Dataset entries
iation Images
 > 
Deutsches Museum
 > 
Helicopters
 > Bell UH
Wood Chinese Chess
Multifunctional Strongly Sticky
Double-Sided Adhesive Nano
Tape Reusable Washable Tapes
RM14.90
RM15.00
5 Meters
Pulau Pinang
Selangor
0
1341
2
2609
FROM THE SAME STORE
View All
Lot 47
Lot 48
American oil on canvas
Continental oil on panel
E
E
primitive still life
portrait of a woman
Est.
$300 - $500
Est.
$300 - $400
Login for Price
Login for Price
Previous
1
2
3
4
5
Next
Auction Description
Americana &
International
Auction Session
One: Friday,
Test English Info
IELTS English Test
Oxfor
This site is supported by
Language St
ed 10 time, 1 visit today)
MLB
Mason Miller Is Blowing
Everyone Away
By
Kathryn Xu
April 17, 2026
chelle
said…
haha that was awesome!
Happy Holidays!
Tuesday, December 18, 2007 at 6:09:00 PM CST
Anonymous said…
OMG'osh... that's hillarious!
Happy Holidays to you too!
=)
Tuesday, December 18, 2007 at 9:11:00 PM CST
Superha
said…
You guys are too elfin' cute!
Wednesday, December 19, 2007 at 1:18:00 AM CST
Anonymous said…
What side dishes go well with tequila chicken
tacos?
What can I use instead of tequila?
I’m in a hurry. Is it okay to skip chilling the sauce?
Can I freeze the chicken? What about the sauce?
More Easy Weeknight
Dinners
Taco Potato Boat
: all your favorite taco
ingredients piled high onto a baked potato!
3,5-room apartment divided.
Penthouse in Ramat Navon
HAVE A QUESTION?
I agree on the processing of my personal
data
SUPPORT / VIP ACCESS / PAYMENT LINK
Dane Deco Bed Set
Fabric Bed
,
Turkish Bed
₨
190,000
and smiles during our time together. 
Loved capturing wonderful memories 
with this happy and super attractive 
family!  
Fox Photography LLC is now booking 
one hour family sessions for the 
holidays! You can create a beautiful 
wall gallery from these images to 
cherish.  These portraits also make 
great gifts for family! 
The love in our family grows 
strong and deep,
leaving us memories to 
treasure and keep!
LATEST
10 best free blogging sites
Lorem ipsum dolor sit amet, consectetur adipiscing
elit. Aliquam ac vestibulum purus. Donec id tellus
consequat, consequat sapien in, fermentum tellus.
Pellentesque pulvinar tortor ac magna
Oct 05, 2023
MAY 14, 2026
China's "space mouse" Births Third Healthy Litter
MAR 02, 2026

**Action item:** Reproduce every line of all the records above, character for character and without any changes.

**Result below:**
iation Images
 > 
Deutsches Museum
 > 
Helicopters
 > Bell UH
Wood Chinese Chess
Multifunctional Strongly Sticky
Double-Sided Adhesive Nano
Tape Reusable Washable Tapes
RM14.90
RM15.00
5 Meters
Pulau Pinang
Selangor
0
1341
2
2609
FROM THE SAME STORE
View All
Lot 47
Lot 48
American oil on canvas
Continental oil on panel
E
E
primitive still life
portrait of a woman
Est.
$300 - $500
Est.
$300 - $400
Login for Price
Login for Price
Previous
1
2
3
4
5
Next
Auction Description
Americana &
International
Auction Session
One: Friday,
Test English Info
IELTS English Test
Oxfor
This site is supported by
Language St
ed 10 time, 1 visit today)
MLB
Mason Miller Is Blowing
Everyone Away
By
Kathryn Xu
April 17, 2026
chelle
said…
haha that was awesome!
Happy Holidays!
Tuesday, December 18, 2007 at 6:09:00 PM CST
Anonymous said…
OMG'osh... that's hillarious!
Happy Holidays to you too!
=)
Tuesday, December 18, 2007 at 9:11:00 PM CST
Superha
said…
You guys are too elfin' cute!
Wednesday, December 19, 2007 at 1:18:00 AM CST
Anonymous said…
What side dishes go well with tequila chicken
tacos?
What can I use instead of tequila?
I’m in a hurry. Is it okay to skip chilling the sauce?
Can I freeze the chicken? What about the sauce?
More Easy Weeknight
Dinners
Taco Potato Boat
: all your favorite taco
ingredients piled high onto a baked potato!
3,5-room apartment divided.
Penthouse in Ramat Navon
HAVE A QUESTION?
I agree on the processing of my personal
data
SUPPORT / VIP ACCESS / PAYMENT LINK
Dane Deco Bed Set
Fabric Bed
,
Turkish Bed
₨
190,000
and smiles during our time together. 
Loved capturing wonderful memories 
with this happy and super attractive 
family!  
Fox Photography LLC is now booking 
one hour family sessions for the 
holidays! You can create a beautiful 
wall gallery from these images to 
cherish.  These portraits also make 
great gifts for family! 
The love in our family grows 
strong and deep,
leaving us memories to 
treasure and keep!
LATEST
10 best free blogging sites
Lorem ipsum dolor sit amet, consectetur adipiscing
elit. Aliquam ac vestibulum purus. Donec id tellus
consequat, consequat sapien in, fermentum tellus.
Pellentesque pulvinar tortor ac magna
Oct 05, 2023
MAY 14, 2026
China's "space mouse" Births Third Healthy Litter
MAR 02, 2026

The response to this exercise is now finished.